Om Kṛṣṇa-bewust te handelen moet men de leiding van geautoriseerde personen aanvaarden, die deel zijn van de opeenvolging van discipelen, zoals aan het begin van dit hoofdstuk is uitgelegd. Het proces van Kṛṣṇa-bewustzijn werd eerst beschreven aan de zonnegod, de zonnegod legde het aan zijn zoon Manu uit, Manu legde het uit aan zijn zoon Ikṣvāku en sinds dat verre verleden bestaat dit systeem nog altijd op aarde. Men moet daarom in de voetstappen van voorgaande gezaghebbende personen treden, die deel uitmaken van de opeenvolging van toegewijden. Doet iemand dat niet, dan zal zelfs de meest intelligente persoon verward raken over de standaardactiviteiten binnen het Kṛṣṇa-bewustzijn. Om deze reden besloot de Heer Arjuna rechtstreeks instructies te geven over het Kṛṣṇa-bewustzijn. Omdat de Heer rechtstreeks instructie gaf aan Arjuna, is iedereen die in het voetspoor van Arjuna volgt, zeker niet verward.

It is said that one cannot ascertain the ways of religion simply by imperfect experimental knowledge. Actually, the principles of religion can only be laid down by the Lord Himself. Dharmaṁ tu sākṣād bhagavat-praṇītam (Bhāg. 6.3.19). No one can manufacture a religious principle by imperfect speculation. One must follow in the footsteps of great authorities like Brahmā, Śiva, Nārada, Manu, the Kumāras, Kapila, Prahlāda, Bhīṣma, Śukadeva Gosvāmī, Yamarāja, Janaka and Bali Mahārāja. By mental speculation one cannot ascertain what is religion or self-realization. Therefore, out of causeless mercy to His devotees, the Lord explains directly to Arjuna what action is and what inaction is. Only action performed in Kṛṣṇa consciousness can deliver a person from the entanglement of material existence.

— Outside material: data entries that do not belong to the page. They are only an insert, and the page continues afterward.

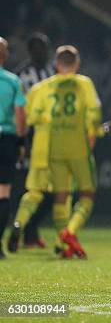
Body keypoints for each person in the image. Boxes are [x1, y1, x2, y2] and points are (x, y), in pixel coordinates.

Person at [8, 45, 104, 258]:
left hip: (50, 149)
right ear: (77, 64)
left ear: (55, 64)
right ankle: (68, 234)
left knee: (56, 194)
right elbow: (94, 114)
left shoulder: (41, 88)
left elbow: (28, 117)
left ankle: (29, 228)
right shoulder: (83, 83)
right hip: (78, 146)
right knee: (86, 194)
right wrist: (95, 134)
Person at [14, 32, 54, 249]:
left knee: (50, 191)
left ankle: (29, 229)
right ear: (30, 51)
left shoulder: (53, 71)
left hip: (50, 138)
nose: (44, 52)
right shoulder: (22, 74)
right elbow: (18, 110)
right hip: (28, 137)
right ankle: (24, 230)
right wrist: (23, 141)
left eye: (46, 48)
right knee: (26, 188)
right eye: (39, 48)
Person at [0, 37, 27, 259]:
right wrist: (20, 142)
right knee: (4, 192)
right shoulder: (12, 81)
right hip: (5, 139)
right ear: (5, 55)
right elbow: (20, 115)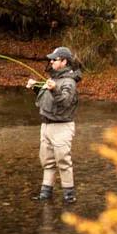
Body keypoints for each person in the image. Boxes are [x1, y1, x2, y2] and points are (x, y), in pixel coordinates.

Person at [25, 46, 82, 203]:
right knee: (47, 161)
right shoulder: (55, 78)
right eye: (51, 59)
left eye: (54, 59)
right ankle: (45, 194)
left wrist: (55, 89)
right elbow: (49, 98)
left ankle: (69, 196)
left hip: (61, 127)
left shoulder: (69, 82)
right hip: (46, 126)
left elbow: (64, 102)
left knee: (63, 162)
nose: (51, 61)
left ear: (64, 62)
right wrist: (36, 87)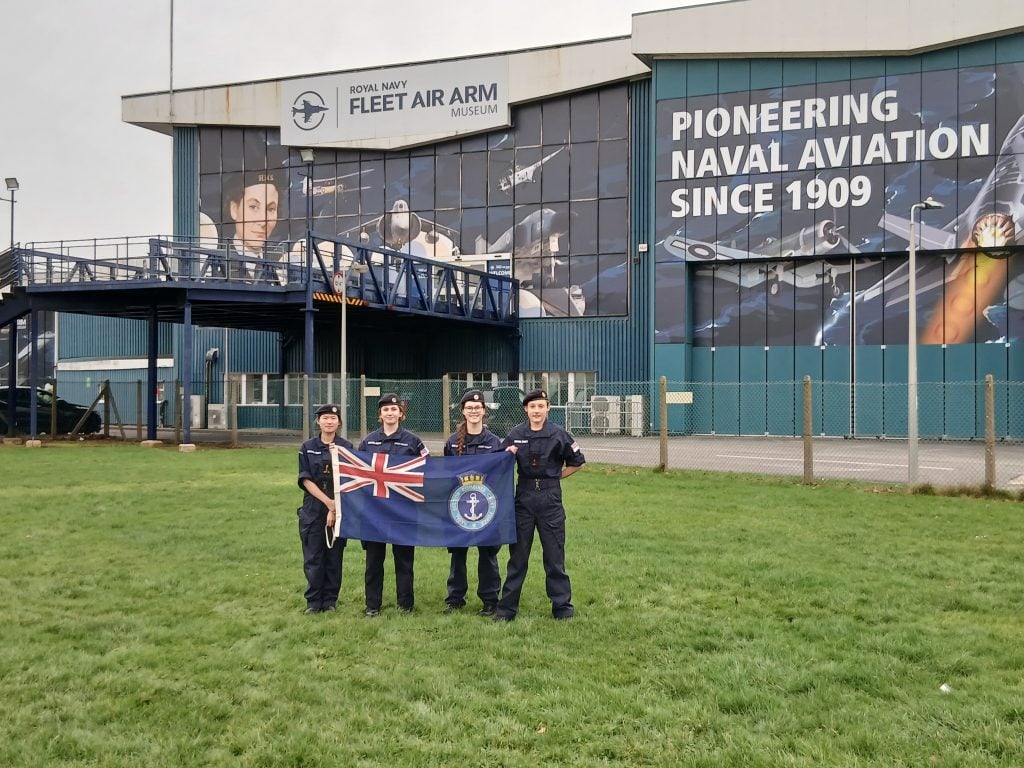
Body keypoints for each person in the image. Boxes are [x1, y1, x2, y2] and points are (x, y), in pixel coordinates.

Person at [494, 389, 585, 622]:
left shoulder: (559, 434)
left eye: (541, 406)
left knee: (554, 557)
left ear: (548, 409)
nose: (537, 411)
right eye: (532, 407)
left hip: (550, 499)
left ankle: (562, 608)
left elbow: (577, 462)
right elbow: (498, 461)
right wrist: (507, 453)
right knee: (517, 558)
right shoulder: (515, 434)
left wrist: (556, 476)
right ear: (526, 409)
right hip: (523, 498)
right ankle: (506, 610)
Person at [358, 393, 428, 616]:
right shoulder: (368, 442)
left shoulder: (413, 441)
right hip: (374, 512)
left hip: (403, 511)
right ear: (379, 415)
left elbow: (428, 469)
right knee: (373, 561)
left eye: (394, 409)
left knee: (404, 560)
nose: (390, 413)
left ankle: (405, 605)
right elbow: (357, 471)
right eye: (386, 410)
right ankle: (372, 605)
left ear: (401, 414)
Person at [442, 389, 504, 616]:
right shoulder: (452, 443)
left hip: (486, 506)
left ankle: (490, 600)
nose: (474, 411)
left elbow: (500, 474)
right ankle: (455, 599)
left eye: (478, 407)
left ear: (484, 411)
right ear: (463, 411)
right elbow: (446, 474)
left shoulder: (494, 442)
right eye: (469, 408)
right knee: (458, 554)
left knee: (487, 553)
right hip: (459, 506)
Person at [296, 403, 354, 614]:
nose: (329, 422)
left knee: (334, 557)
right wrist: (328, 503)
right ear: (318, 421)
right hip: (314, 508)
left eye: (333, 418)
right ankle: (313, 602)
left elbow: (349, 480)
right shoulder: (308, 447)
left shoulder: (346, 447)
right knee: (313, 557)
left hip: (339, 508)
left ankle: (330, 601)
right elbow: (306, 480)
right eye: (325, 418)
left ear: (339, 423)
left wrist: (334, 508)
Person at [207, 171, 286, 284]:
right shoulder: (215, 261)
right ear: (234, 209)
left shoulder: (279, 262)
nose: (262, 221)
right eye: (253, 207)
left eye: (271, 209)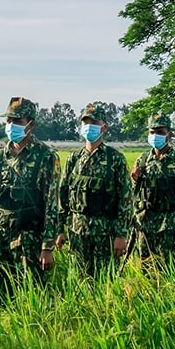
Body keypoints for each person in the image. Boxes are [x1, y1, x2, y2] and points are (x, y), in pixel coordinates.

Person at [0, 97, 60, 302]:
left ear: (31, 124)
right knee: (0, 298)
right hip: (1, 239)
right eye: (9, 120)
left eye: (17, 121)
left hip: (30, 240)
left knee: (33, 298)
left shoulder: (46, 156)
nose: (11, 126)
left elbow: (52, 204)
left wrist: (47, 247)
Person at [56, 103, 133, 278]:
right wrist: (59, 229)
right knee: (78, 281)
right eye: (85, 122)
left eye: (94, 122)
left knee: (105, 283)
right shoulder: (73, 159)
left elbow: (126, 199)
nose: (88, 126)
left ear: (104, 127)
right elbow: (63, 196)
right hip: (77, 233)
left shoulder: (115, 159)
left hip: (105, 234)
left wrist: (121, 235)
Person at [130, 112, 175, 262]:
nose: (155, 135)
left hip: (169, 224)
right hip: (145, 222)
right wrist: (134, 180)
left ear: (169, 135)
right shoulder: (142, 160)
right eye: (152, 132)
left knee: (167, 268)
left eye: (160, 132)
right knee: (145, 267)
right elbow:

Er wordt gezegd dat niemand eenvoudig door onvolmaakte experimentele kennis kan bepalen wat de grondslagen van religie zijn. In feite kunnen de principes van religie alleen door de Heer Zelf worden bepaald. Dharmaṁ tu sākṣād bhagavat-praṇītam (Bhāg. 6.3.19). Niemand kan door onvolmaakte speculatie een religieus principe in het leven roepen. Men moet in de voetsporen volgen van grote gezaghebbende personen als Brahmā, Śiva, Nārada, Manu, de Kumāra’s, Kapila, Prahlāda, Bhīṣma, Śukadeva Gosvāmī, Yamarāja, Janaka en Bali Mahārāja. Niemand kan door mentale speculatie bepalen wat religie of zelf-realisatie is. Uit Zijn grondeloze genade voor Zijn toegewijden legt de Heer daarom rechtstreeks aan Arjuna uit wat activiteit en inactiviteit is. Alleen Kṛṣṇa-bewuste activiteiten kunnen iemand uit de verstrikking van het materiële bestaan bevrijden.